Pictures with lens parameters:
########
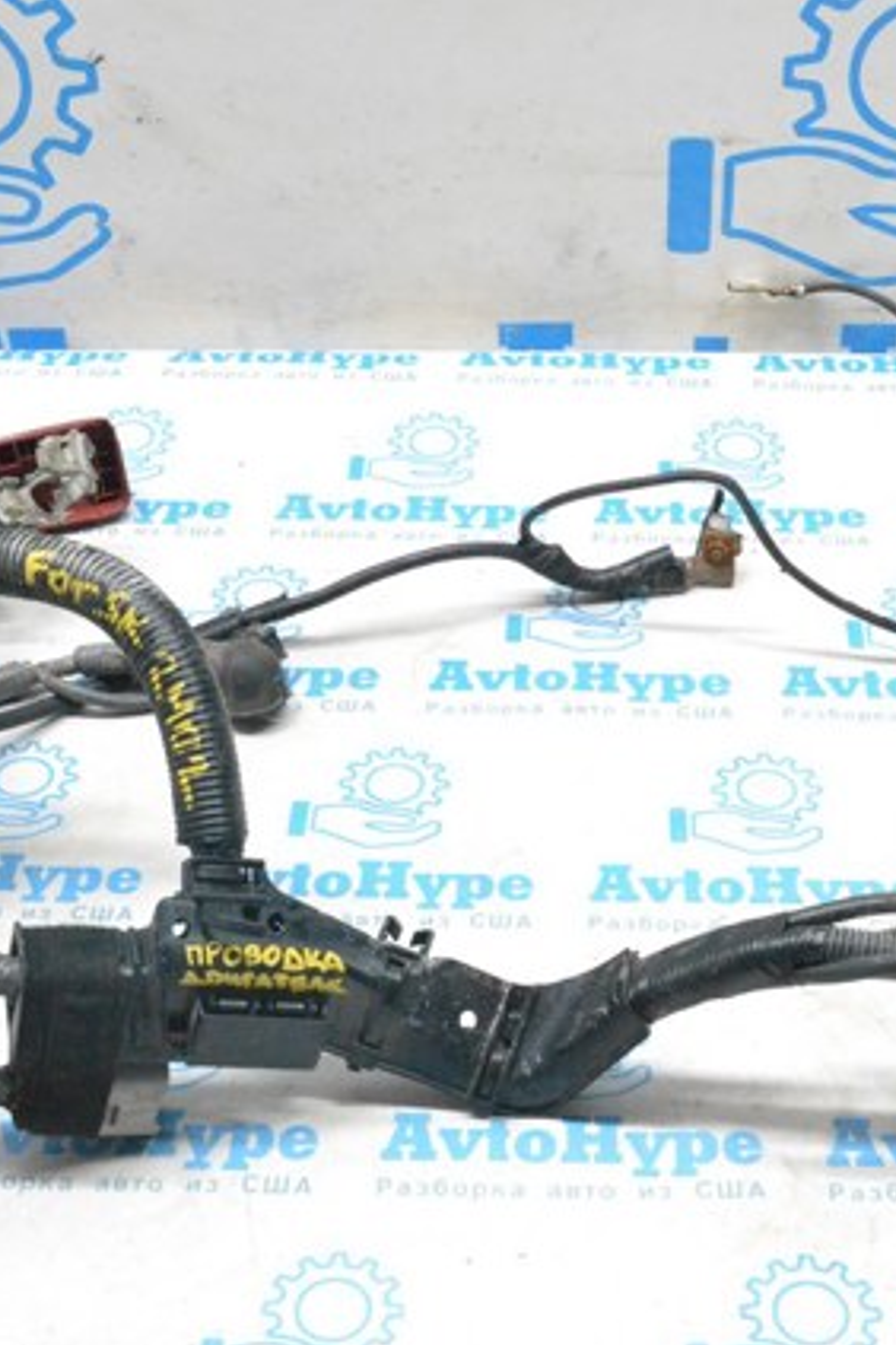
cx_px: 594
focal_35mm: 59
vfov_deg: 33.9
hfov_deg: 22.9
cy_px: 674
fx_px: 2202
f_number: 9
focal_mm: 26
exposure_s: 1/160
########
__TASK DIRECTIONS__
Without changing a word, transcribe all of the data and omit its images.

__EXERCISE RESPONSE__
cx_px: 594
focal_35mm: 59
vfov_deg: 33.9
hfov_deg: 22.9
cy_px: 674
fx_px: 2202
f_number: 9
focal_mm: 26
exposure_s: 1/160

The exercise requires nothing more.